In her analysis of the space shuttle Challenger disaster, sociologist Diane Vaughan coined the term “normalization of deviance” to describe NASA’s tolerance of increasingly high levels of risk.
During the 1990s, Gosport normalized a deviant practice – the prescribing of high doses of opioids to elderly patients. Hospital managers and clinicians were central to the normalization process.
Clubishness
Clinicians’ shared histories, experiences, training and social life promote a common value set and world view, creating a clinician in-group. Under such circumstances, judgments and practices are unlikely to be questioned – even when those practices deviate from the norm and are criticized. Social cohesion inhibits methodical skepticism.
According to psychologist Jacques-Philippe Leyens, in-groups look after their own: “[G]roup members exhibit in-group favouritism biases. … People prefer their in-group to an out-group … they interpret more leniently an ambiguous behaviour performed by an in-group member than by an out-group member [and] they excuse more readily anti-normative behaviours.”
None of Hampshire Constabulary’s three investigations proved effective. It’s worth asking to what degree inter-elites empathy – encapsulated in the term ‘old-boy network’ – undermined the integrity of the investigations.
Clinicians and senior police officers are establishment figures, sharing broadly the same values, interests and outlook. According to sociologist Paul Taylor, the establishment represents “an exceptionally important social group because of its immense influence and power.”
Countries other than Britain suffer under the yoke of old-boy networks. Consider the Washington establishment, so despised by Donald Trump who, during his U.S. presidential campaign, vowed to “drain the swamp.”
Following publication of the CIHI survey, the institute’s manager of health indicators remarked: “Some errors can be avoided through simple solutions, such as marking a knee with a pen to ensure the correct knee is operated on. Other possible solutions, such as implementing electronic prescribing … are more complex.”

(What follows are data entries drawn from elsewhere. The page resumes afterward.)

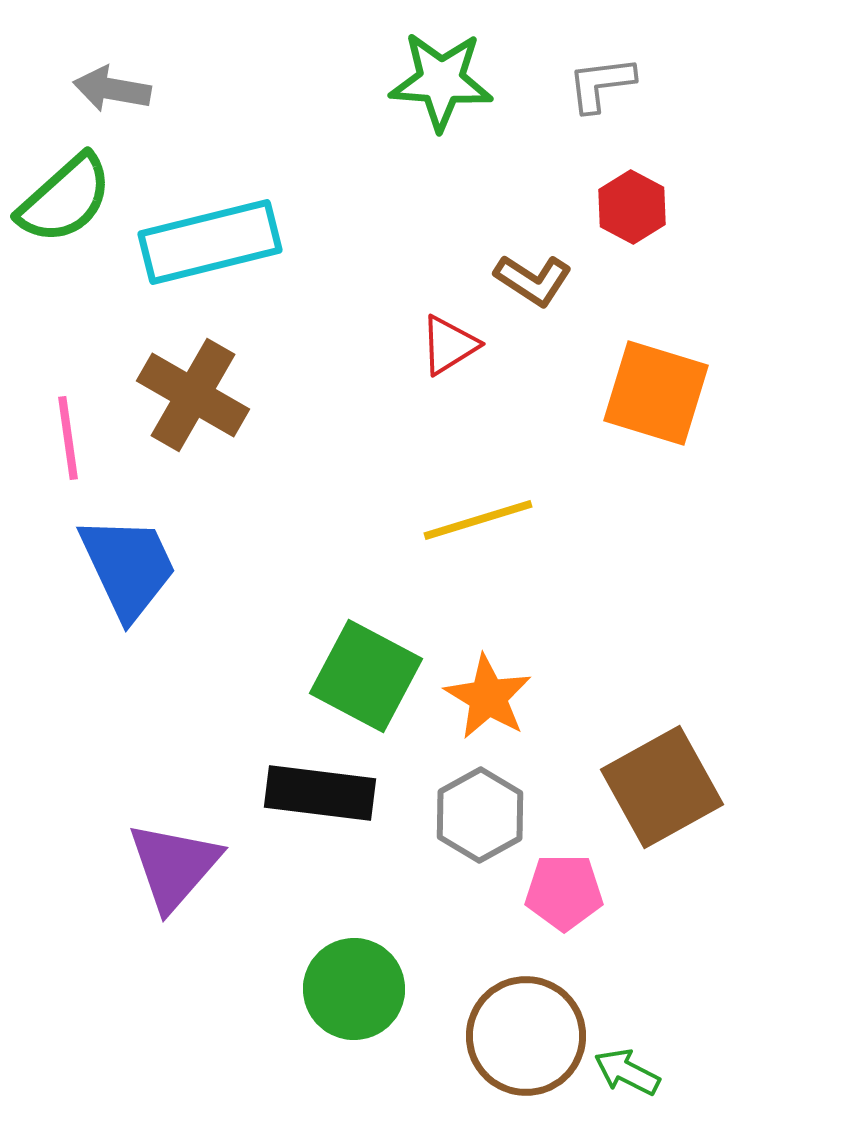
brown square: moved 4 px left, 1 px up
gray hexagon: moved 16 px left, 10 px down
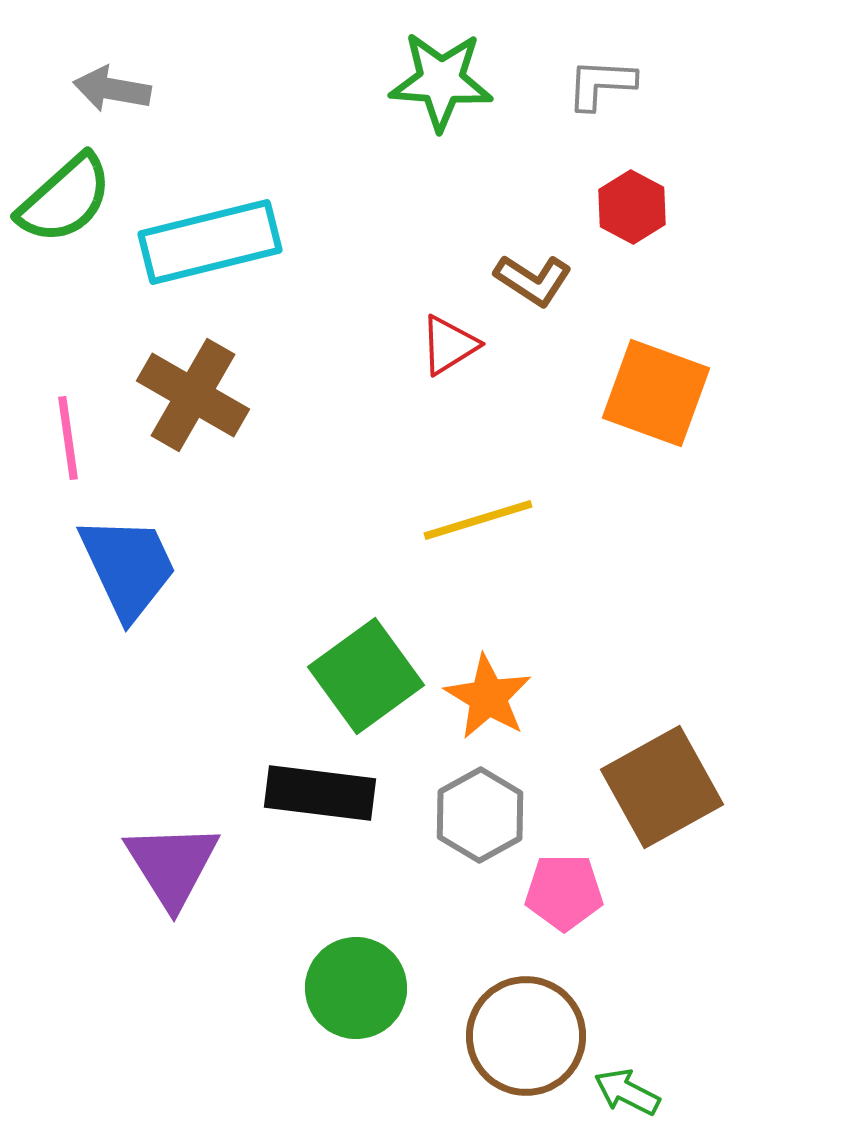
gray L-shape: rotated 10 degrees clockwise
orange square: rotated 3 degrees clockwise
green square: rotated 26 degrees clockwise
purple triangle: moved 2 px left, 1 px up; rotated 13 degrees counterclockwise
green circle: moved 2 px right, 1 px up
green arrow: moved 20 px down
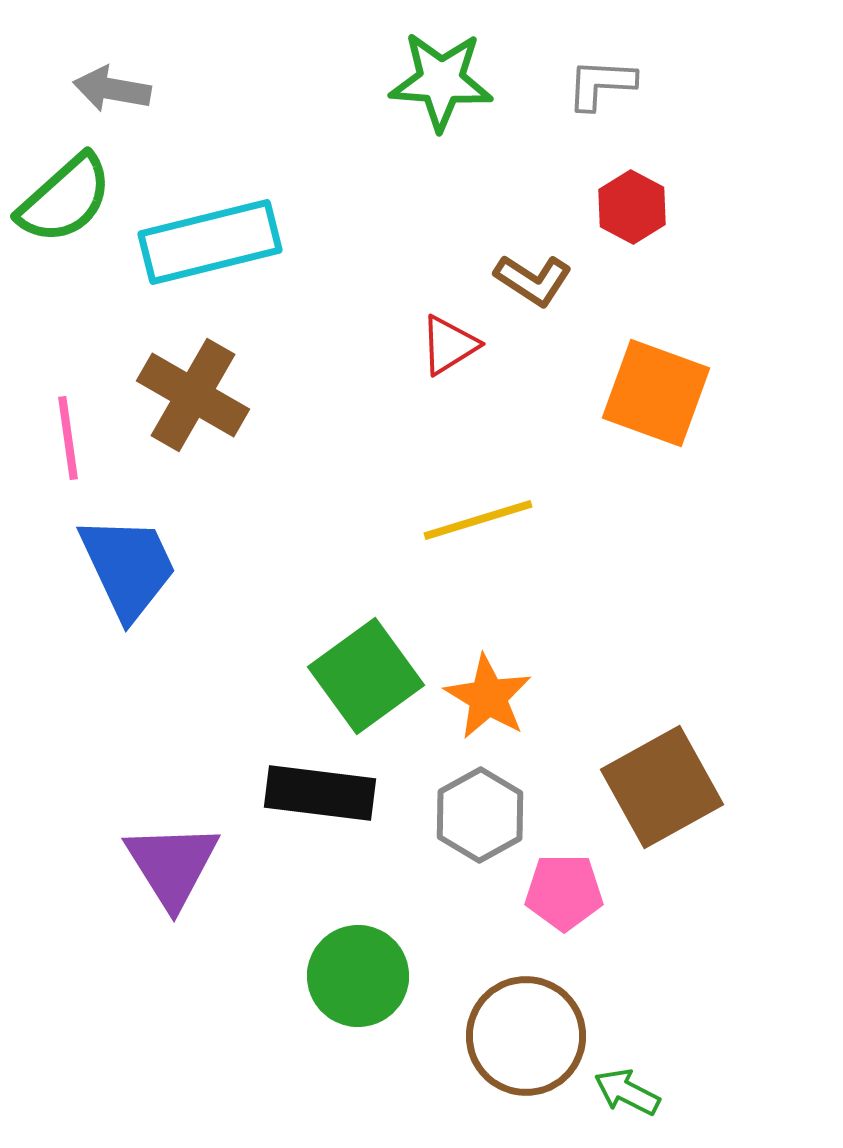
green circle: moved 2 px right, 12 px up
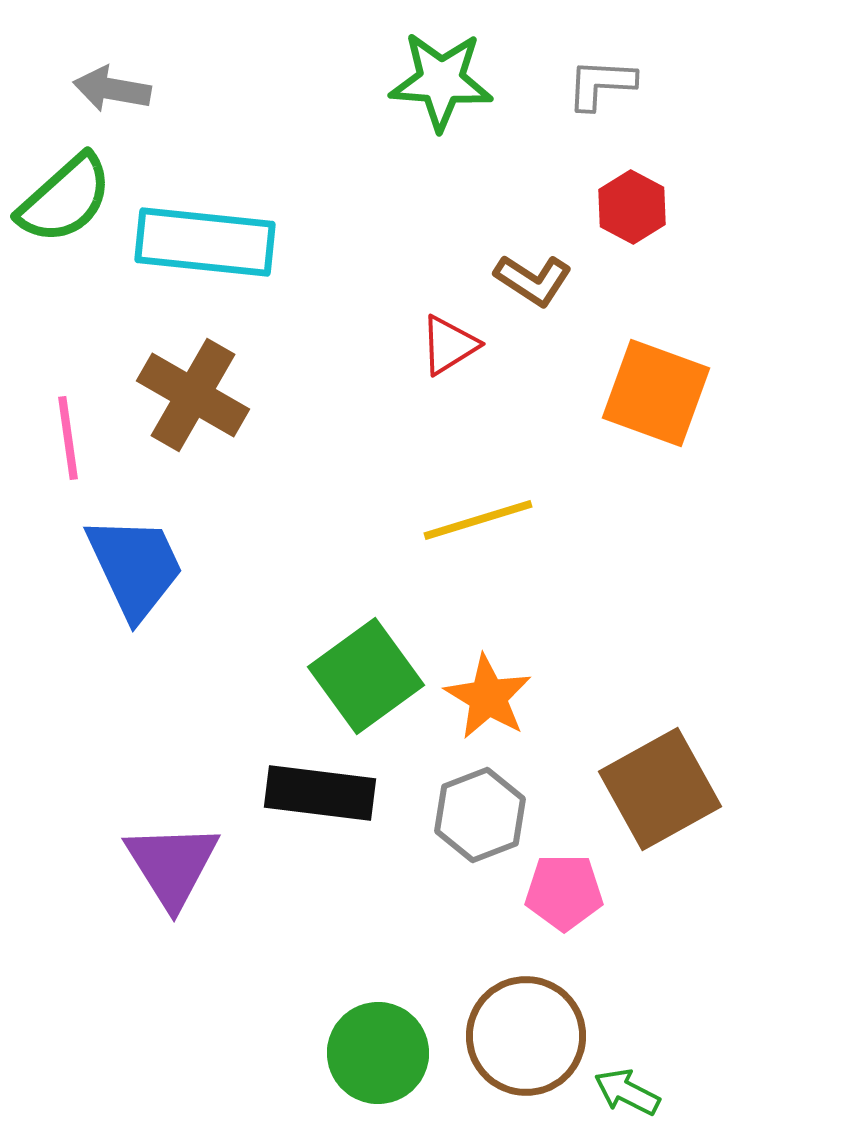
cyan rectangle: moved 5 px left; rotated 20 degrees clockwise
blue trapezoid: moved 7 px right
brown square: moved 2 px left, 2 px down
gray hexagon: rotated 8 degrees clockwise
green circle: moved 20 px right, 77 px down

Technical solutions such as these will have little effect. Securing a meaningful and enduring reduction in medical error requires a cultural transformation. As indicated by the GIP report, the problems of error and malpractice originate in hubris, denialism, bullying, deference and a failure to learn. These cultural pathogens are commonplace.
Dr. Simon A. Bennett is the director of the Civil Safety and Security Unit at the University of Leicester, in the United Kingdom.